The Court of Appeal upheld a five-year verdict against a Vietnamese woman for charges of trafficking 316.8 grams of mixed drugs in 2017 in Svay Rieng province.

The Court of Appeal reheard argument on October 26 after the case was sent back down by the Supreme Court.

Judge Kim Dany read the verdict in the absence of the 26-year-old defendant and her lawyer on November 24. Dany said he was upholding the original five-year-sentence.

The Supreme Court sent the case back down after deciding the room where police found the drugs did not belong to her. The court concluded the investigation was handled improperly.

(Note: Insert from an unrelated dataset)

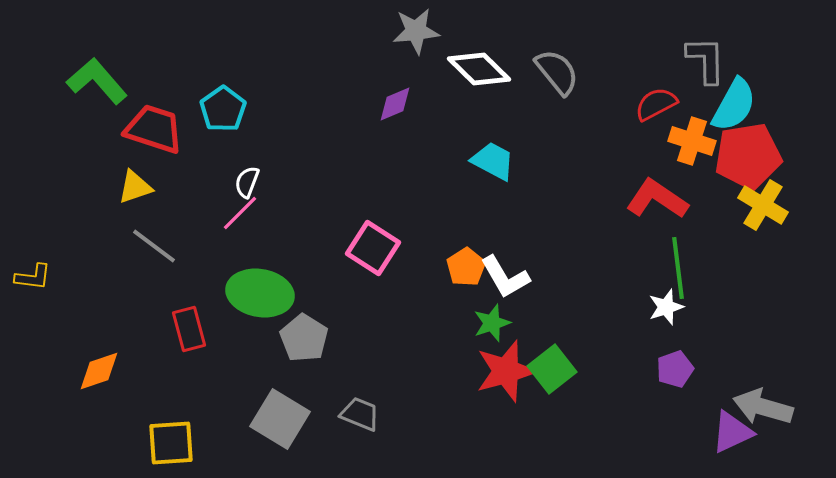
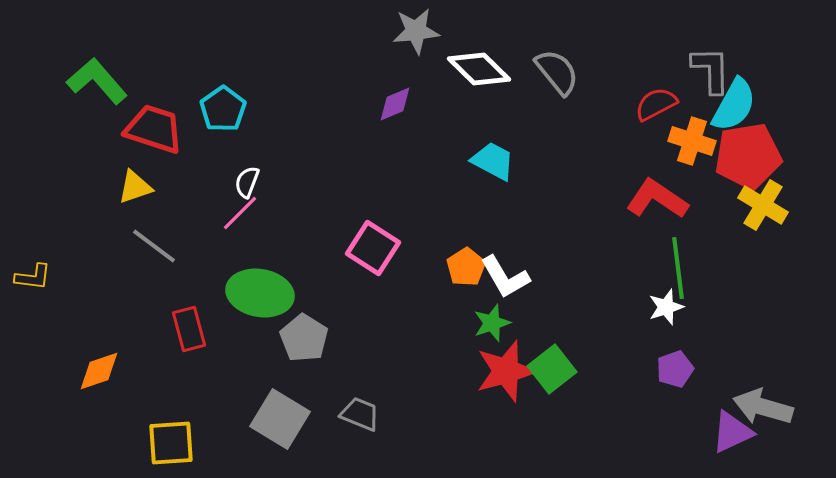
gray L-shape: moved 5 px right, 10 px down
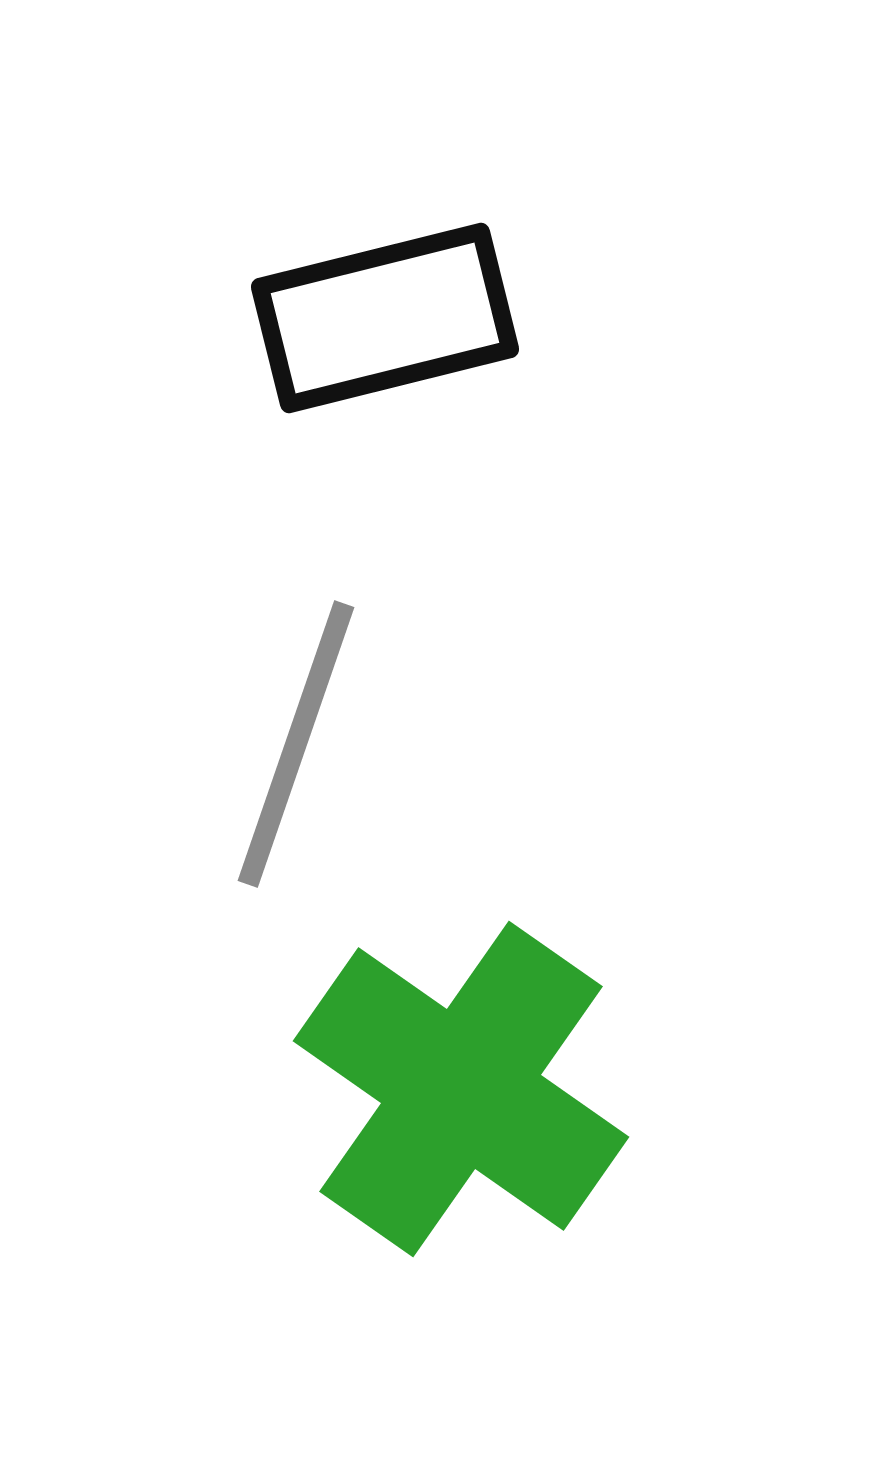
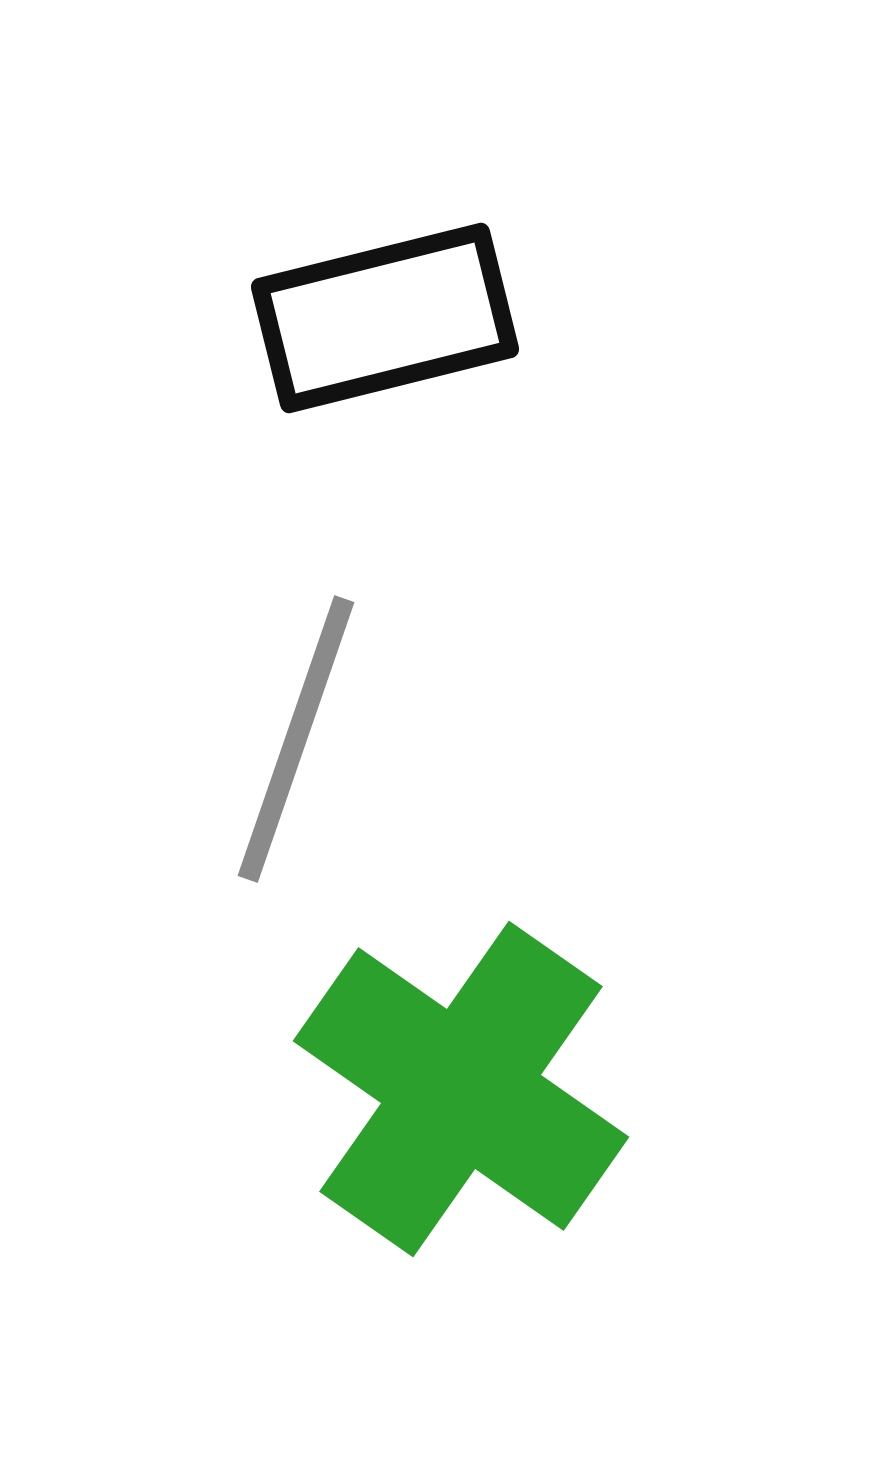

The defendant told the trial court judge her Vietnamese husband was in Svay Rieng provincial prison for drug trafficking. With her 4-month-old daughter, she came to visit him in Cambodia.

She told the judge that after she crossed the Cambodia-Vietnam border to Bavet town, a Vietnamese motorist took her to a rented room where her husband used to stay. When she arrived, she said, the driver helped to move her husband’s belongings. The police came to check those goods and found the drugs. They then arrested her.

Police found one bag of methamphetamine weighing 82 grams, 154 grams of heroin, a drug scale and 300 meth pills weighing 80.8 grams.

She was sentenced to five years in prison by the Svay Rieng provincial court in 2018 for trafficking drugs under Article 40 of the Law on Drug Control. She filed complaints to the Court of Appeal and the Supreme Court.